Prompt>
Copy exactly, line for line, the part of the listing from the line containing "1996 | $125,535,000 | $0 |" through its last line, and nothing else.

-- Data provided follows --

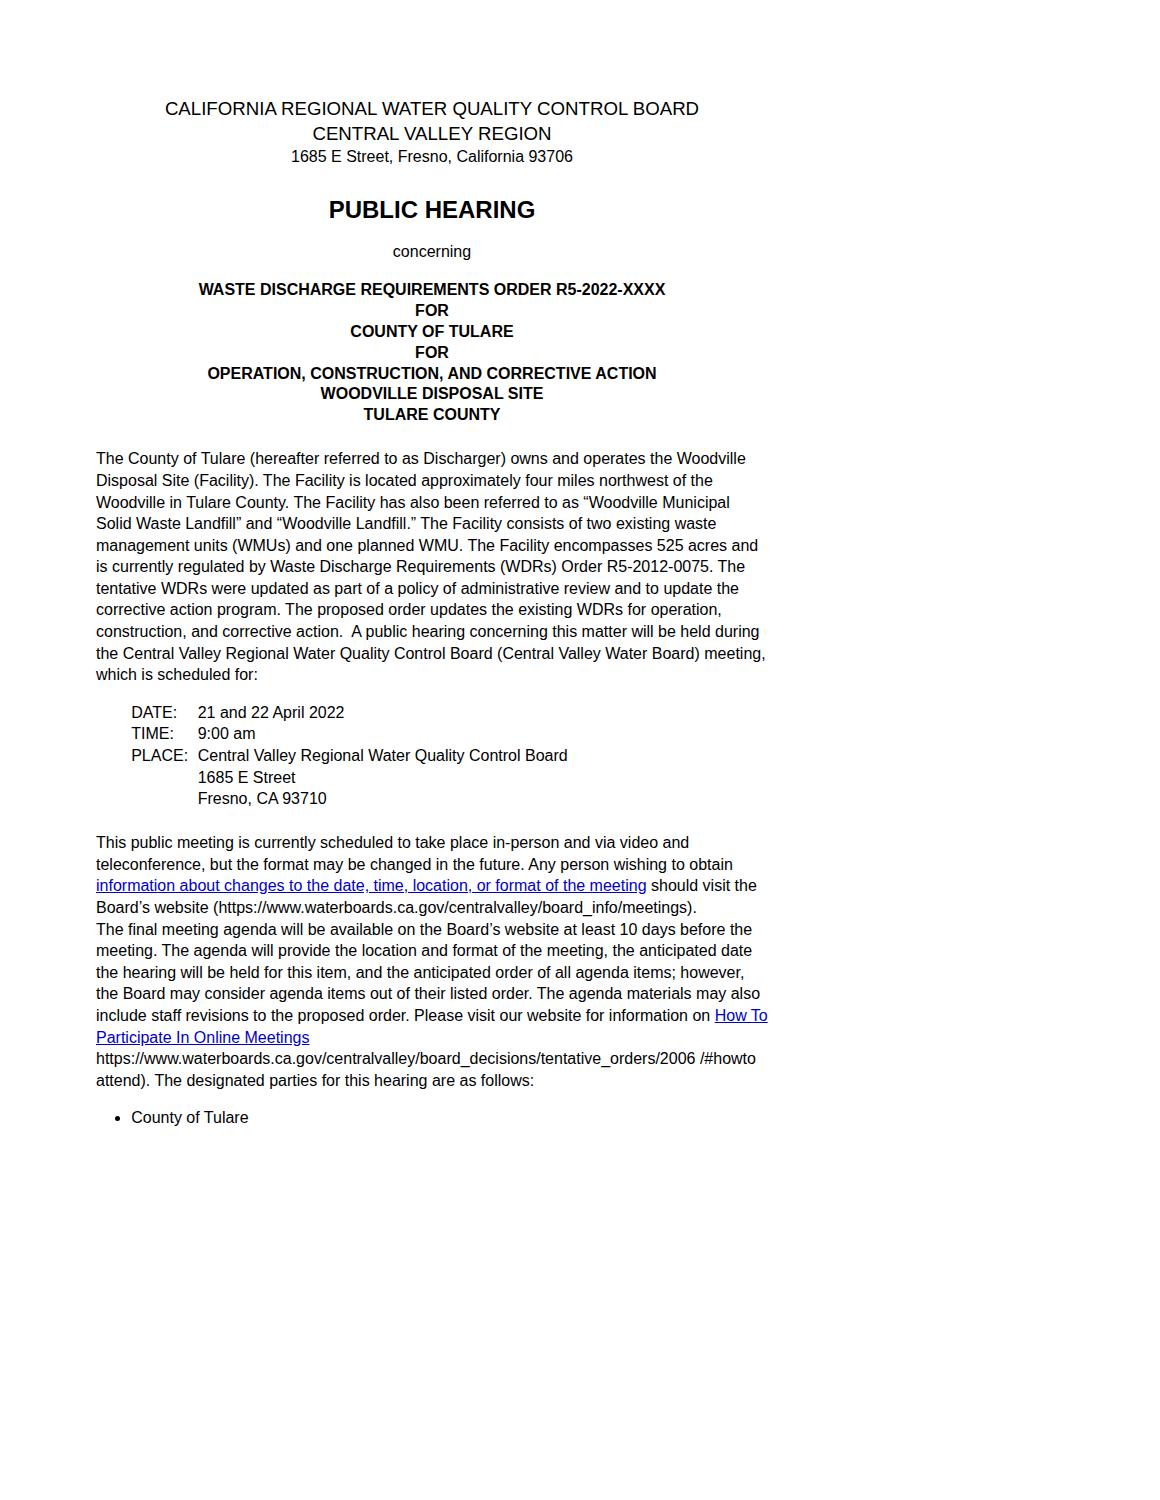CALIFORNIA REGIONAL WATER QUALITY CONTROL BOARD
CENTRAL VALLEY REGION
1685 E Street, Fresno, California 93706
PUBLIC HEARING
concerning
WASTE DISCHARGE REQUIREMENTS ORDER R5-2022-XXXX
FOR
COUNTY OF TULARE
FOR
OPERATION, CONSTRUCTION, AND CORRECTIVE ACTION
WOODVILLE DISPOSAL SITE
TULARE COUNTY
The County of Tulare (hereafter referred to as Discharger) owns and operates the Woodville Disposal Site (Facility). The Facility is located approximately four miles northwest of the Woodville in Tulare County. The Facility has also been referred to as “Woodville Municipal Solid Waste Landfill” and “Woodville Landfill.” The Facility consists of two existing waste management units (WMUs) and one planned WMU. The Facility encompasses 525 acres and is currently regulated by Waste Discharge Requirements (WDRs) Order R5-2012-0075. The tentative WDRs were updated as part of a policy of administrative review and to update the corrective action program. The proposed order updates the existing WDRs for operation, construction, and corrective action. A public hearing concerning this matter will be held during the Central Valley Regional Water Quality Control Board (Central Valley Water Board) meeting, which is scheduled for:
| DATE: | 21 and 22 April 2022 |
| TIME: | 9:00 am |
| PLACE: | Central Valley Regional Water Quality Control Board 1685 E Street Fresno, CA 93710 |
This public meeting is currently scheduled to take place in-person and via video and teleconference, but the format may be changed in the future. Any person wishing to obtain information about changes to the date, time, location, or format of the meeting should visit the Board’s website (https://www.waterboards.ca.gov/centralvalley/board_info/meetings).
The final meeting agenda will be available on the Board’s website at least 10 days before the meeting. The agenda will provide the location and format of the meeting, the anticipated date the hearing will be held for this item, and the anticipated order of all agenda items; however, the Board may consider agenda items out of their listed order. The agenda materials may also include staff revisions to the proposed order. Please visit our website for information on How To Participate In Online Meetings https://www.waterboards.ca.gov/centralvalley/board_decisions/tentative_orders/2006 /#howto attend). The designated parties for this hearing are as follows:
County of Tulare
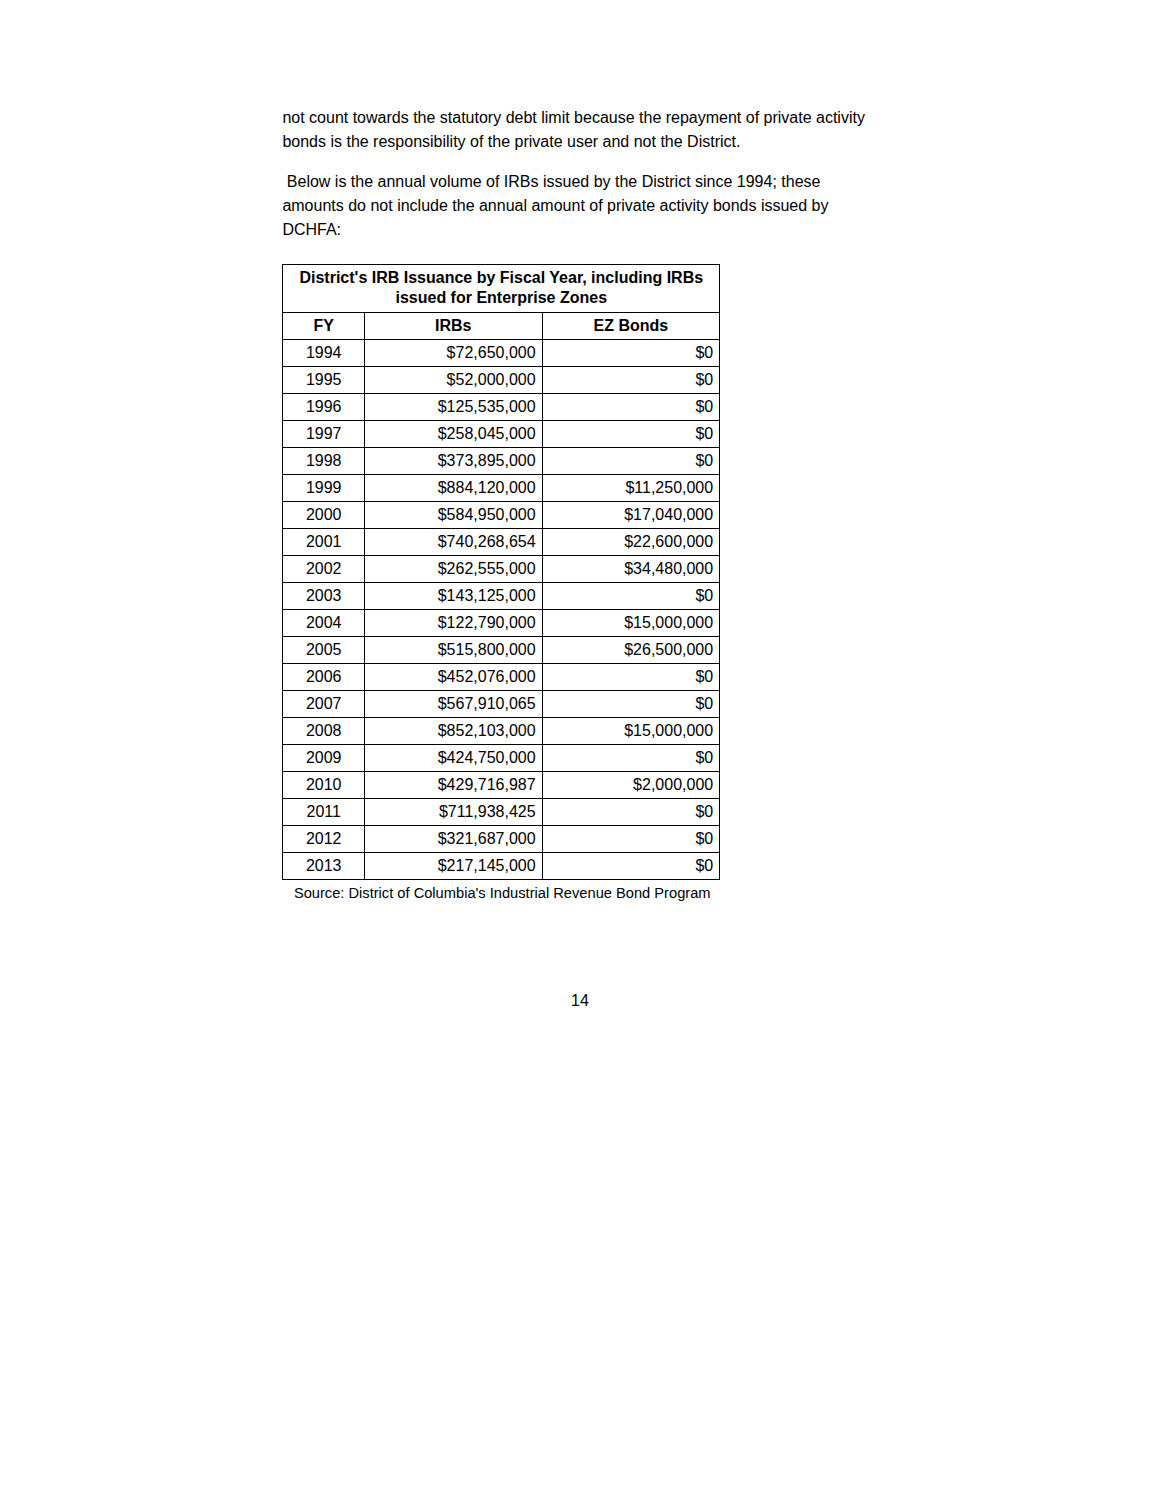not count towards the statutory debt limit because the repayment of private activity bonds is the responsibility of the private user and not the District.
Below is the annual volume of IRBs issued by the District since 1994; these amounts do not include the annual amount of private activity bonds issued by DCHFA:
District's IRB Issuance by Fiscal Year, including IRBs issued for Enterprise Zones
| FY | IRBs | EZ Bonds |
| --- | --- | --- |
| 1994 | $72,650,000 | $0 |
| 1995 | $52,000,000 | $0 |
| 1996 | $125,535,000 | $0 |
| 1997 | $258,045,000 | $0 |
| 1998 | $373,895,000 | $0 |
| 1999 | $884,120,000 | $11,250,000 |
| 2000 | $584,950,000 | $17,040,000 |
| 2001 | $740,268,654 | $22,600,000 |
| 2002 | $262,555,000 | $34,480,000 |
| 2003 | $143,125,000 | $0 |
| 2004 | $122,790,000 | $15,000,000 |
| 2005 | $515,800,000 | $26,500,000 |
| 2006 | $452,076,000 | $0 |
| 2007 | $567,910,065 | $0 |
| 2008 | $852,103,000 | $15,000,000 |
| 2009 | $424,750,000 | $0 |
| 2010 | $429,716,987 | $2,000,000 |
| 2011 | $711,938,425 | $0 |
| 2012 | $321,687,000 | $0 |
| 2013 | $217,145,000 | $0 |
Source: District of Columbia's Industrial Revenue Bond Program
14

-- Data provided concluded --

Exercise response>
| 1996 | $125,535,000 | $0 |
| 1997 | $258,045,000 | $0 |
| 1998 | $373,895,000 | $0 |
| 1999 | $884,120,000 | $11,250,000 |
| 2000 | $584,950,000 | $17,040,000 |
| 2001 | $740,268,654 | $22,600,000 |
| 2002 | $262,555,000 | $34,480,000 |
| 2003 | $143,125,000 | $0 |
| 2004 | $122,790,000 | $15,000,000 |
| 2005 | $515,800,000 | $26,500,000 |
| 2006 | $452,076,000 | $0 |
| 2007 | $567,910,065 | $0 |
| 2008 | $852,103,000 | $15,000,000 |
| 2009 | $424,750,000 | $0 |
| 2010 | $429,716,987 | $2,000,000 |
| 2011 | $711,938,425 | $0 |
| 2012 | $321,687,000 | $0 |
| 2013 | $217,145,000 | $0 |
Source: District of Columbia's Industrial Revenue Bond Program
14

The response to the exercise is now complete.